Motivasi belajar adalah sebagai suatu keadaan dalam diri siswa yang
mendorong dan mengarahkan perilakunya pada tujuan yang ingin dicapainya
dalam mengikuti pendidikan
Motivasi dapat bersumber dari dalam diri dan yang bersumber dari luar
diri. Motivasi intrinsik muncul karena individu senang melakukannya. Motivasi
mendorong dan memberi energi pada tingkah laku. Motivasi ekstrinsik adalah
dorongan terhadap perilaku individu yang bersumber dari luar dirinya. Motivasi
ekstrinsik dapat berubah menjadi motivasi intrinsik. Perbedaan motivasi intrinsik
dan ekstrinsik seseorang adalah alasan orang tersebut bertindak. Faktanya,
motivasi intrinsik dan ekstrinsik mungkin merupakan dua kecenderungan yang
independen, keduanya dapat beroperasi secara bersamaan dalam situasi tertentu.
.Motivasi belajar tercermin melalui ketekunan yang tidak mudah
tergoyahkan untuk mencapai sukses, meskipun dihadang banyak kesulitan.
Dorongan belajar merupakan kekuatan mental untuk melakukan kegiatan dalam
rangka memenuhi harapan dalam belajar. Dorongan berorientasi pada tujuan
belajar. Tujuan belajar inilah yang menjadi inti motivasi belajar. Motivasi belajar
di sekolah dipengaruhi oleh rekayasa pedagogis guru di sekolah. Dimyati
menggambarkan hal itu dalam bagan sebagai berikut:
1. Guru adalah pendidik yang berperan dalam rekayasa pedagogis.
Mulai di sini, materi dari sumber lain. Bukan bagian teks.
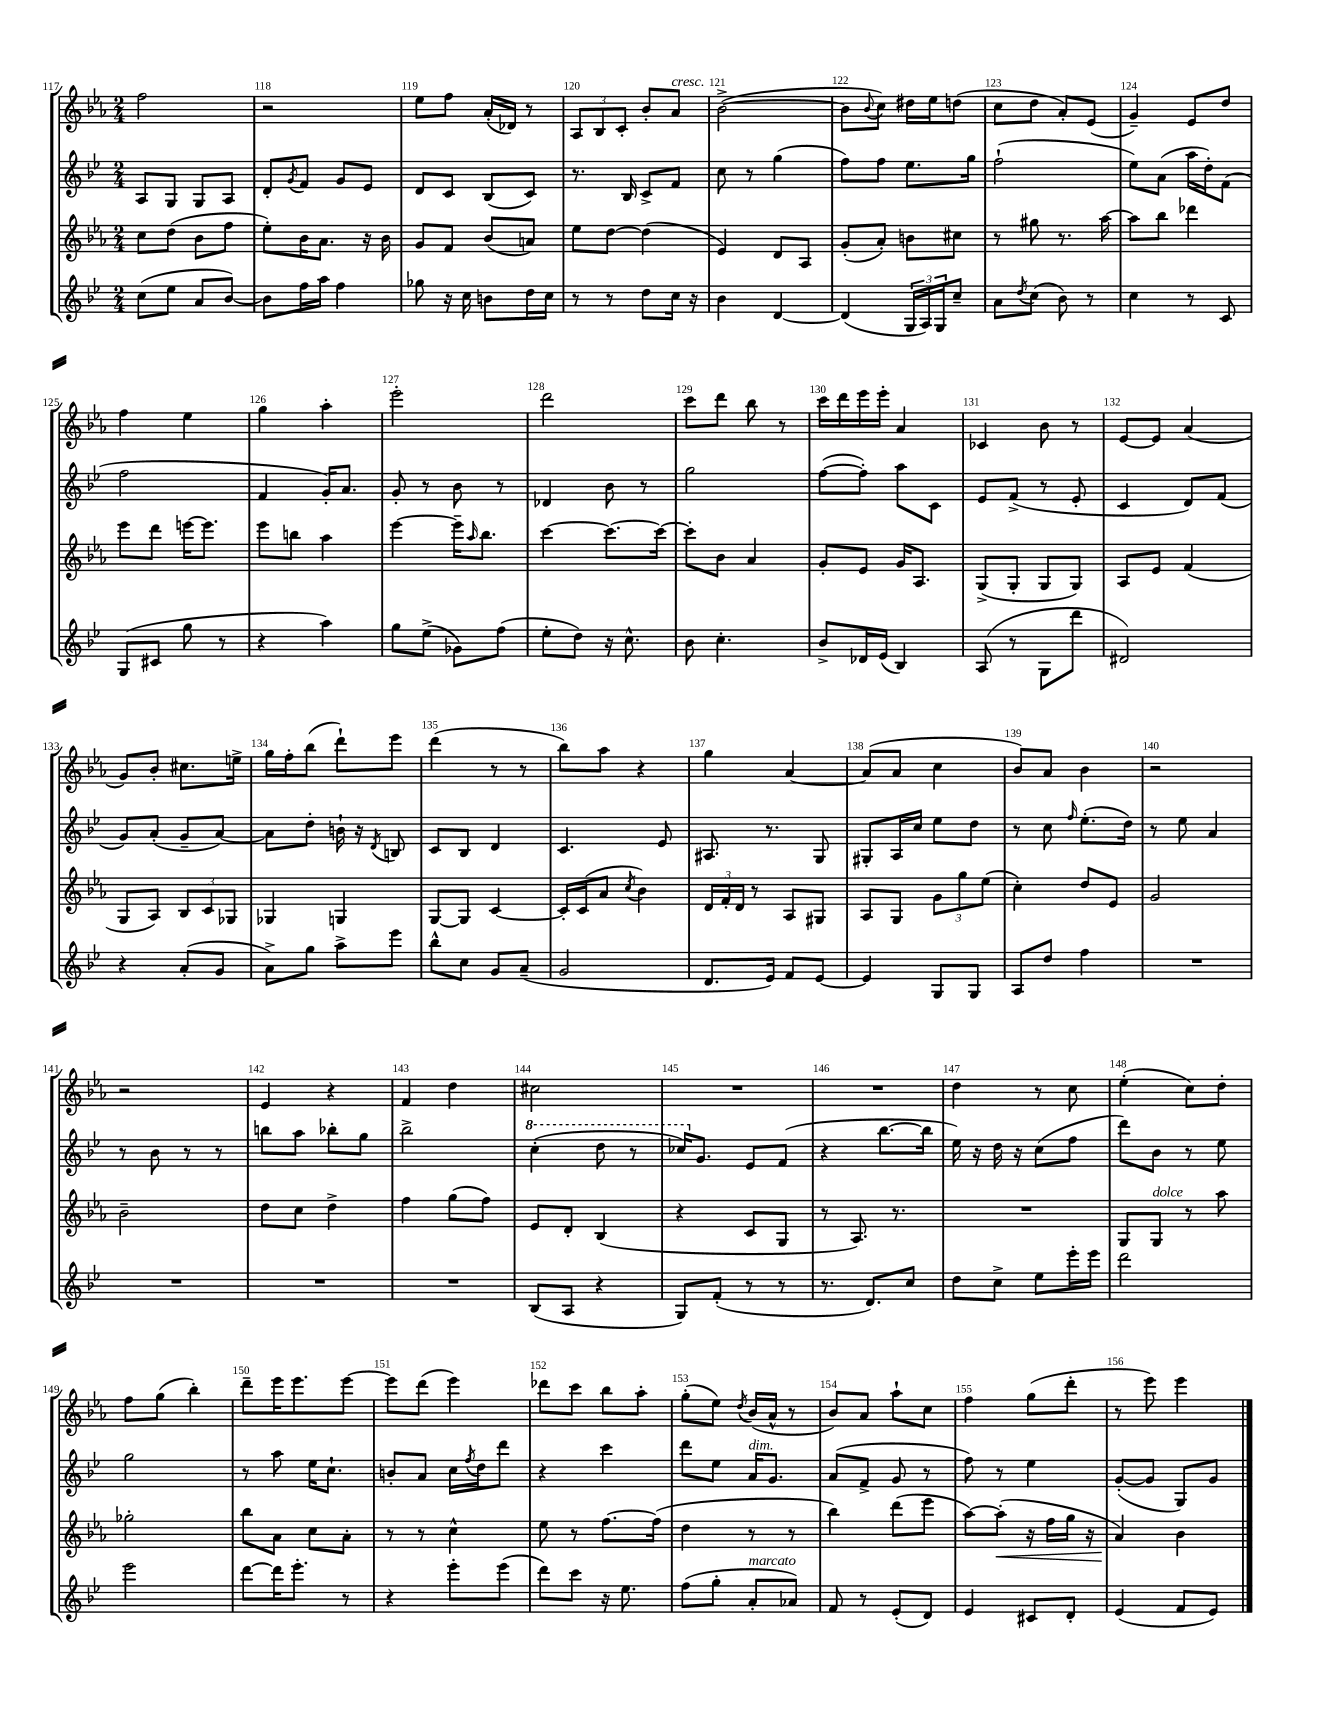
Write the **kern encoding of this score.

2. Siswa adalah pelajar yang memilki kepentingan dalam menghayati proses
belajar.
3. Guru melaksanakan kegiatan mendidik dengan memberi penguatan seperti
hadiah, teguran, penghargaan, nasihat di dalam pembelajaran.
4. Dengan belajar yang bermotivasi, siswa memperoleh hasil belajar.
5. Dampak pengajaran adalah hasil belajar yang segera dapat diukur, yang
terwujud dalam nilai raport atau izajah
6. Dampak pengiring adalah unjuk kerja siswa setelah mereka lulus ujian
atau merupakan transfer hasil belajar di sekolah.
7. Setelah siswa lulus sekolah, maka siswa diharapkan dapat
mengembangkan diri lebih lanjut secara mandiri atau melalui jalur
pendidikan normal
8. Dengan memprogram belajar sendiri secara berkesinambungan, maka akan
diperoleh hasil belajar atas tanggungjawab sendiri.
Perilaku belajar siswa di sekolah dapat diamati mulai dari sebelum belajar,
selama proses belajar dan sesudah belajar. Menurut Biggs dan Tefler hal-hal yang
berpengaruh sebelum belajar adalah ciri khas pribadi siswa, minat, kecakapan,
pengalaman, dan keinginan belajar. Rekayasa pedagogis yang di lakukan guru
sebagai pengalaman belajar di sekolah, akan membantu perkembangan
kemampuan belajar siswa, terutama dalam pembentukan sikap dan motivasi yang
tepat, konsentrasi, kemampuan mengolah, menyimpan, menggali dan unjuk kerja
berprestasi siswa di sekolah. Melalui rekayasa pedagogis ini diharapkan motivasi
ekstrinsik dapat berubah menjadi motivasi intrinsik.
Menurut Prayitno karakteristik siswa yang memilki motivasi tinggi yaitu :
i. Duduk di kursi dengan badan agak condong ke depan ketika memperhatikan
guru
ii. Mengacungkan tangan secara spontan bila ingin bertanya dan memberi
respon
iii. Secara umum menyukai sekolah, guru dan teman-teman
iv. Sering m,erasa tertantang dengan tugas-tugas belajar
v. Tekun, serius dan sabar terhadap pelajaran yang dirasa sukar
vi. Merasa senagn hati dalam mengerjakan tugas-tugasnya.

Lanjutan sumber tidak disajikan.